§ **PROBLEM STATEMENT**
Omit the images and retype the records verbatim.

§ **SOURCE DATA**

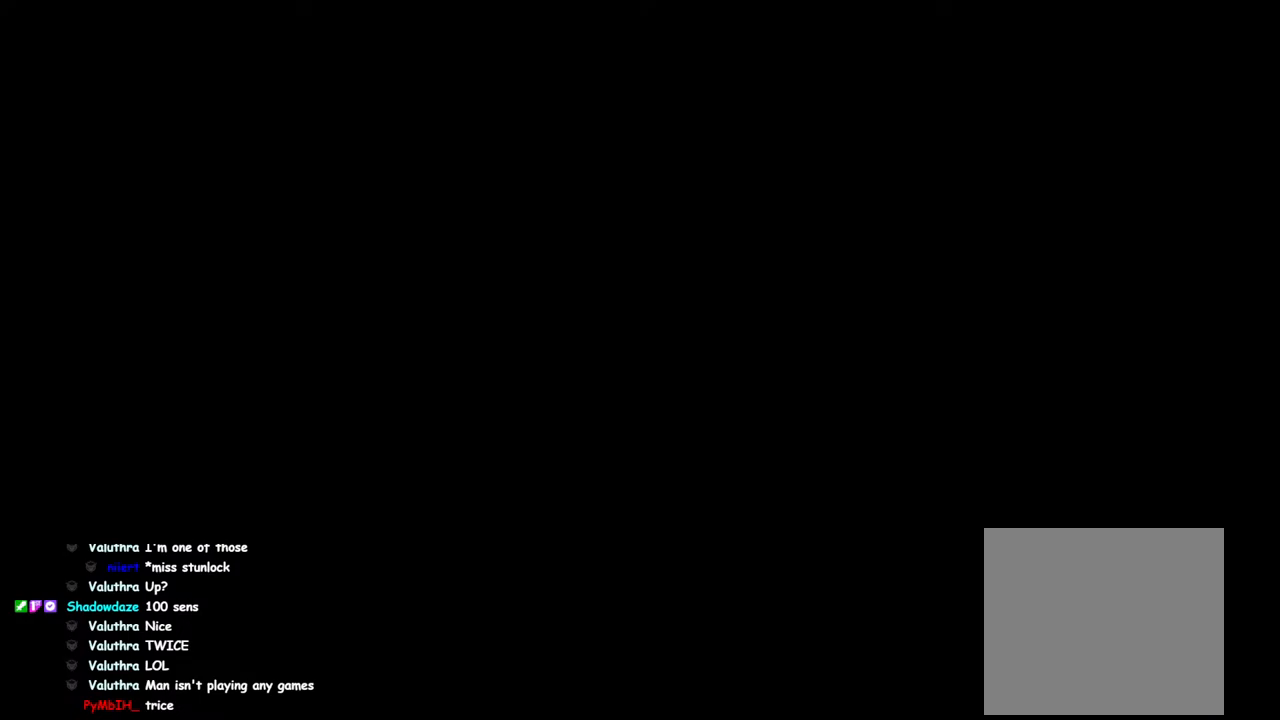
{"buttons": [], "left_stick": "center", "right_stick": "center", "events": []}
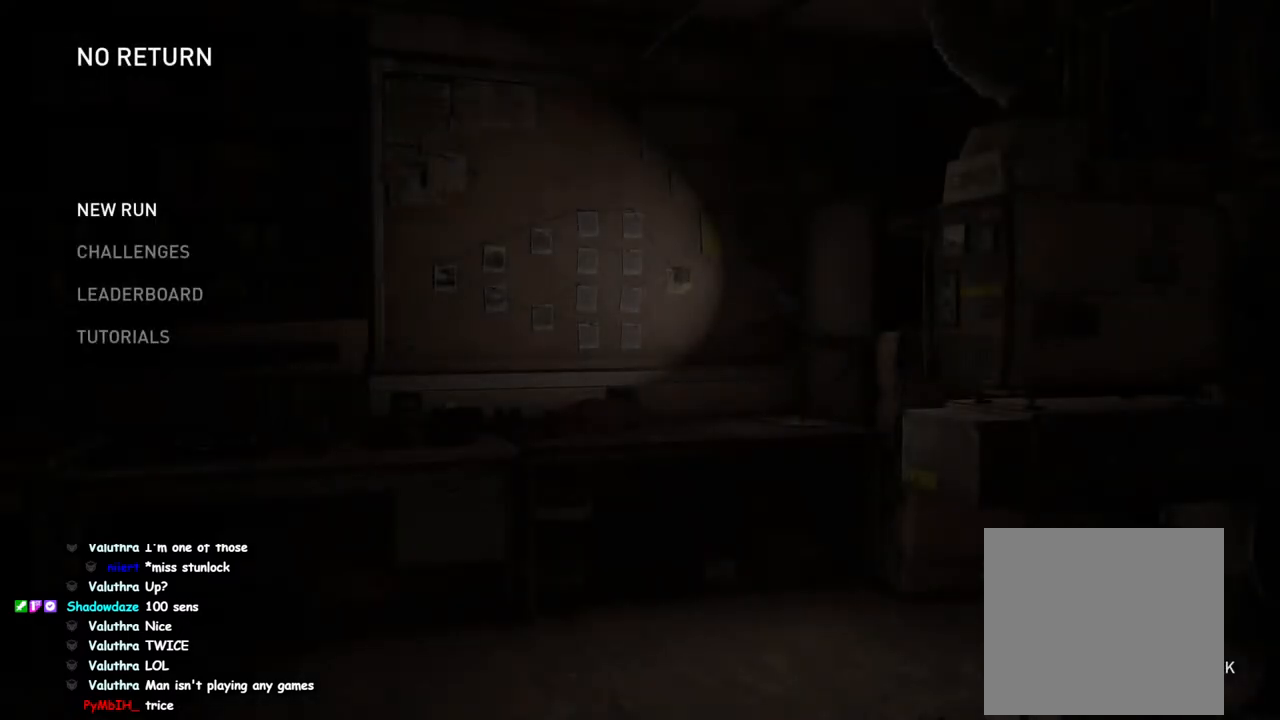
{"buttons": [], "left_stick": "center", "right_stick": "center", "events": [[333, "CROSS", "down"], [467, "CROSS", "up"]]}
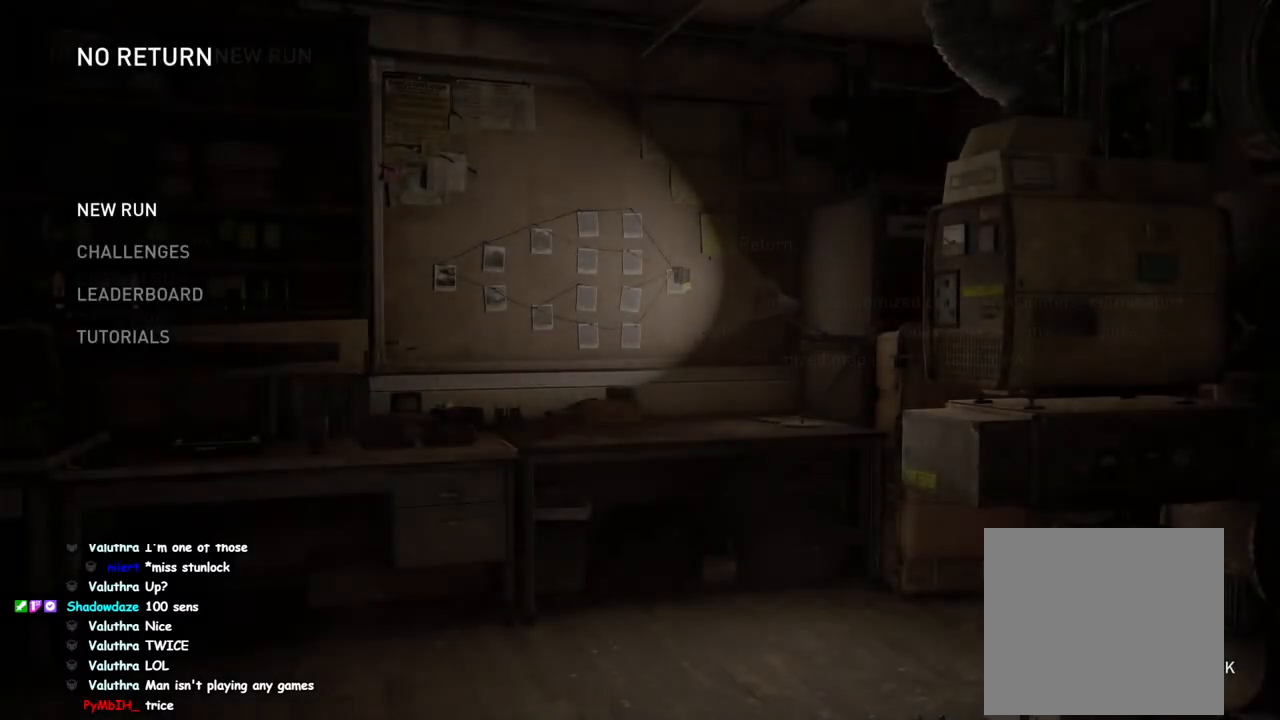
{"buttons": [], "left_stick": "center", "right_stick": "center", "events": []}
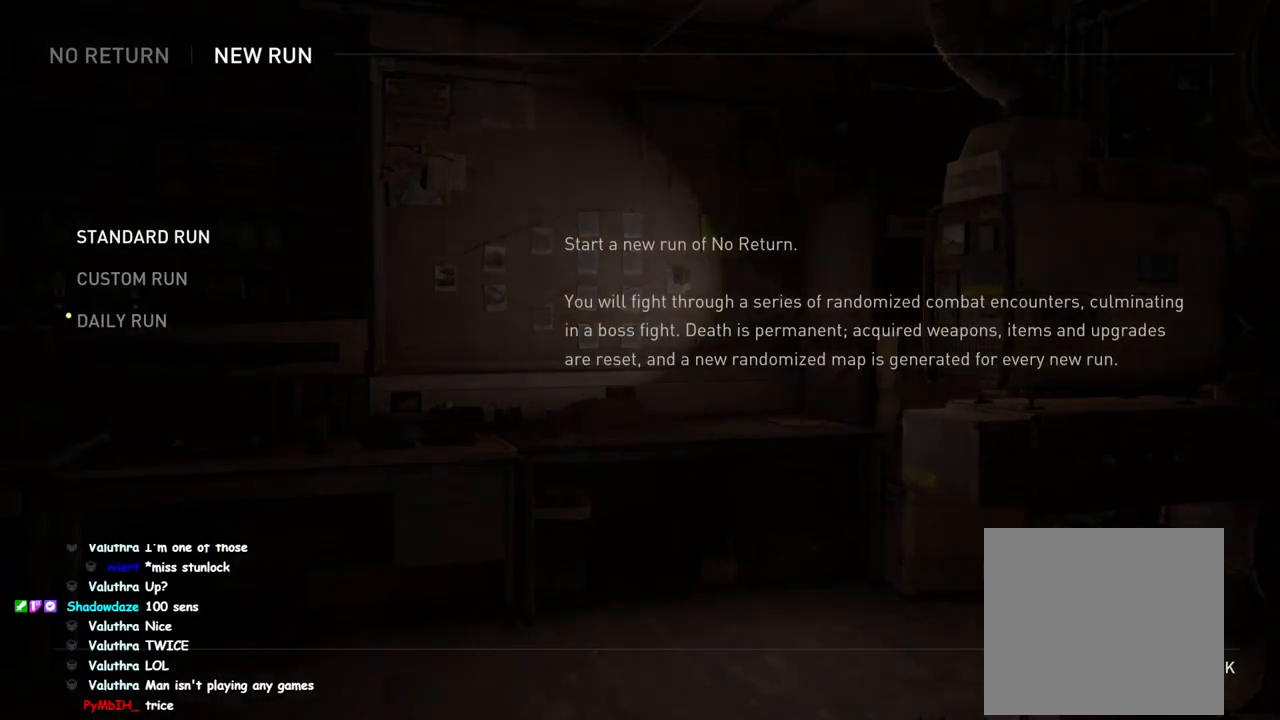
{"buttons": ["CROSS"], "left_stick": "center", "right_stick": "center", "events": [[200, "DPAD_DOWN", "down"], [367, "DPAD_DOWN", "up"], [467, "CROSS", "down"]]}
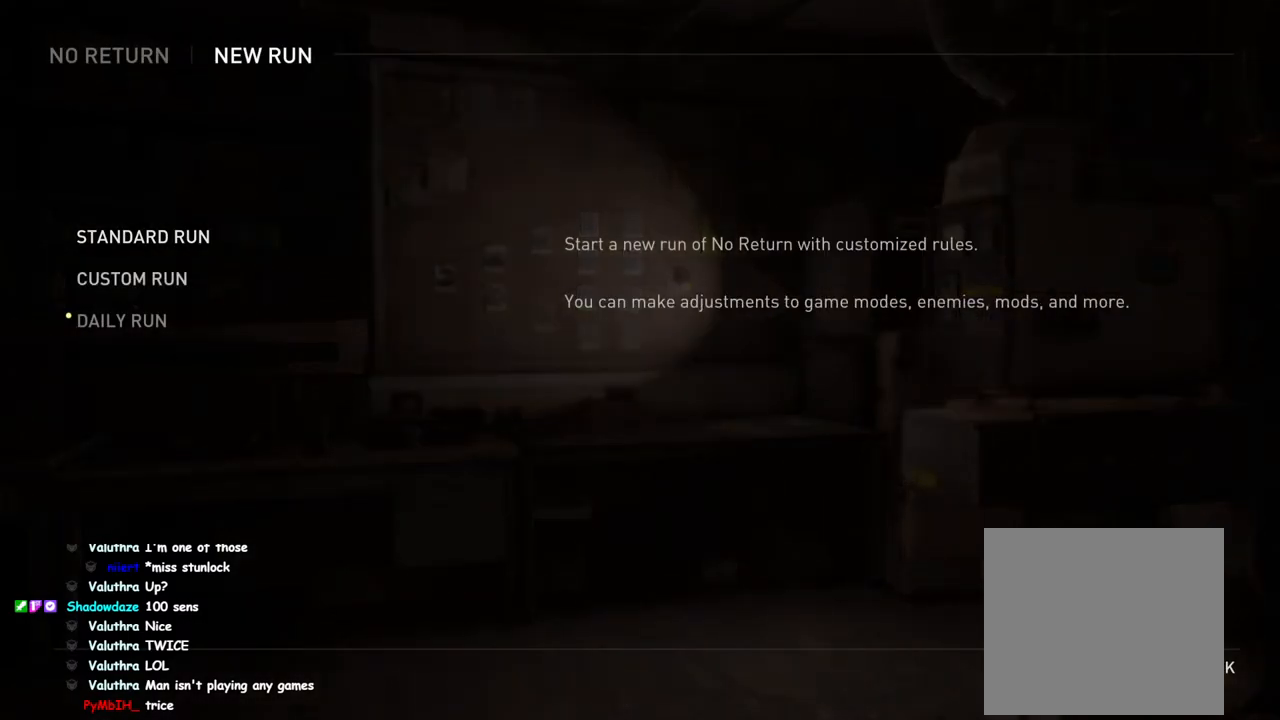
{"buttons": [], "left_stick": "center", "right_stick": "center", "events": [[100, "CROSS", "up"]]}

§ **EXERCISE ANSWER**
{"buttons": [], "left_stick": "center", "right_stick": "center", "events": []}
{"buttons": [], "left_stick": "center", "right_stick": "center", "events": [[333, "CROSS", "down"], [467, "CROSS", "up"]]}
{"buttons": [], "left_stick": "center", "right_stick": "center", "events": []}
{"buttons": ["CROSS"], "left_stick": "center", "right_stick": "center", "events": [[200, "DPAD_DOWN", "down"], [367, "DPAD_DOWN", "up"], [467, "CROSS", "down"]]}
{"buttons": [], "left_stick": "center", "right_stick": "center", "events": [[100, "CROSS", "up"]]}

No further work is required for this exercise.